The problem is, their next survival story may be their own. When Benny arrives at Joy and Xander’s one morning to record, he finds shattered glass and an empty house. The one clue shedding light on the couple’s disappearance is the incomplete, previously unseen first draft of Joy’s memoir. Benny is desperate to find them, even when the police soon zero in on him as their prime suspect.
Millions of devoted listeners think they know the “real” Benny and Joy. But as the hours tick by, and the odds seem increasingly stacked against Joy and Xander being found alive, not even the most devoted fans could guess the terrible secrets their favorite famous BFFs have hidden from the world―and from each other.
24. The Paris Match by Kate Clayborn

Setting: Paris, France
FROM THE PUBLISHER: Physician Layla Bailey has spent over a year telling herself she’s moved on from a painful but amicable divorce from her college sweetheart. Staying friends with her ex seemed like the mature thing to do, but when Layla is invited to her former sister-in-law’s destination wedding in Paris—where Layla once spent her own romantic honeymoon—she knows her commitment to maturity might be her worst enemy…especially since her ex isn’t attending alone.
The only thing that could make the week more difficult is getting through it without the distraction of the wedding…. But when what Layla thought was a harmless conversation about the choices of her younger self leads to the bride getting cold feet, Layla finds herself facing down the groom’s mysterious, taciturn best man, Griffin, who will do anything to make sure this wedding happens.

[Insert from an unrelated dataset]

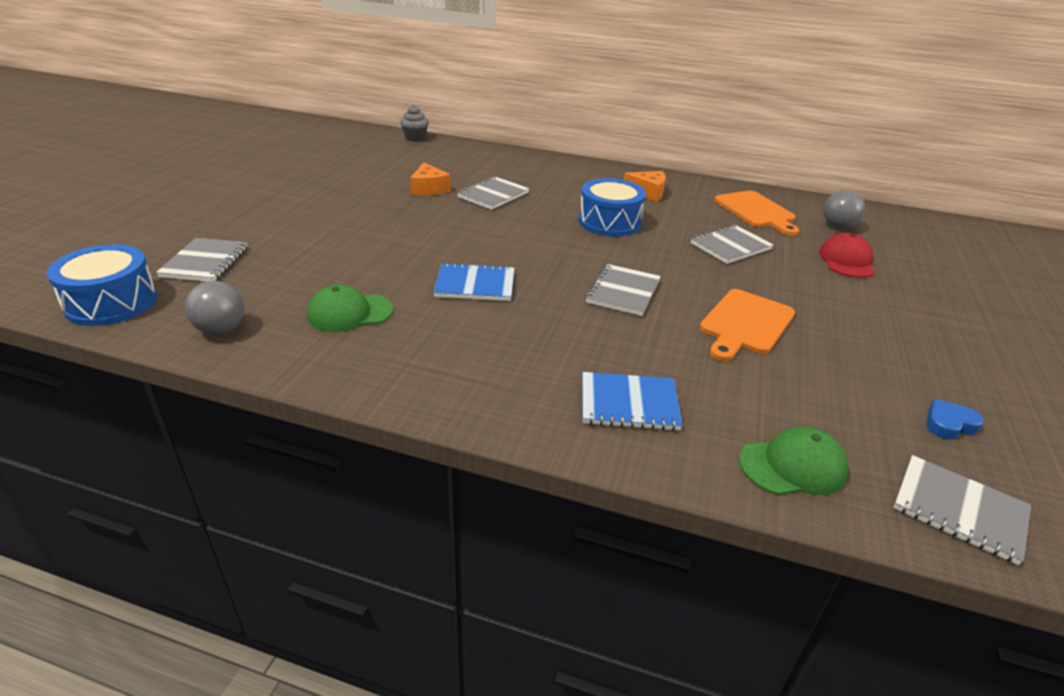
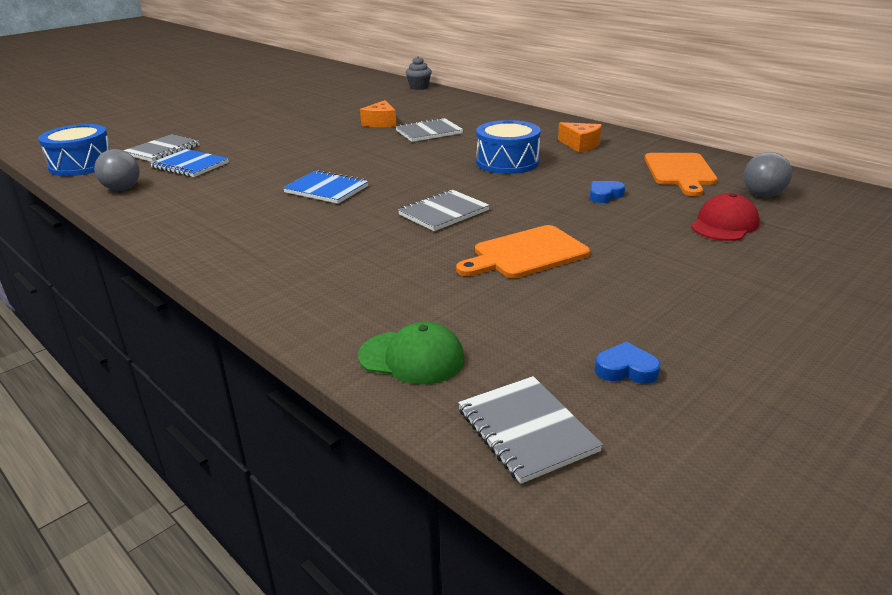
camera: 30 degrees right, 5 degrees down
green cap [307,284,393,332] -> none
blue notebook [582,372,683,431] -> blue notebook moved to [150,149,229,177]
grey notebook [691,225,774,264] -> blue heart [590,181,625,203]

Since she broke it, Griff demands she help him fix it. Going along with his plan to alleviate the engaged couple’s doubts seems like Layla’s best chance at maintaining a good relationship with a family she once called her own. But as she learns more about the past heartbreak that’s driving Griff to help his friend, she gets closer and closer to confronting the true depth of her own pain…while finding herself more and more willing to risk it all again for Griff.
25. Leave Your Mess at Home by Tolani Akinola

Setting: Chicago, Illinois
Publication Date: April 14, 2026
FROM THE PUBLISHER: The Longe siblings are really botching their parents’ American Dream.
Sola Longe, eldest daughter, estranged from the family, is secretly back home in Chicago for the first time in a decade. She’s a newly single and recently disgraced influencer trying to quietly put her life back together again. The other three Longe siblings aren’t doing much better.
Anjola is in love with her best friend, who just got engaged to someone else; Karen, a college junior and the baby of the family, is grappling with her sexuality and self-image; and Ola, the golden child with a baby of his own on the way, is questioning his marriage and how to raise a Black son in America.
Sola’s unexpected return sets them on a crash course towards each other, and when the four siblings find themselves together again at their Nigerian immigrant parents’ Thanksgiving table, a decade’s worth of secrets and a lifetime of resentments explode to the fore.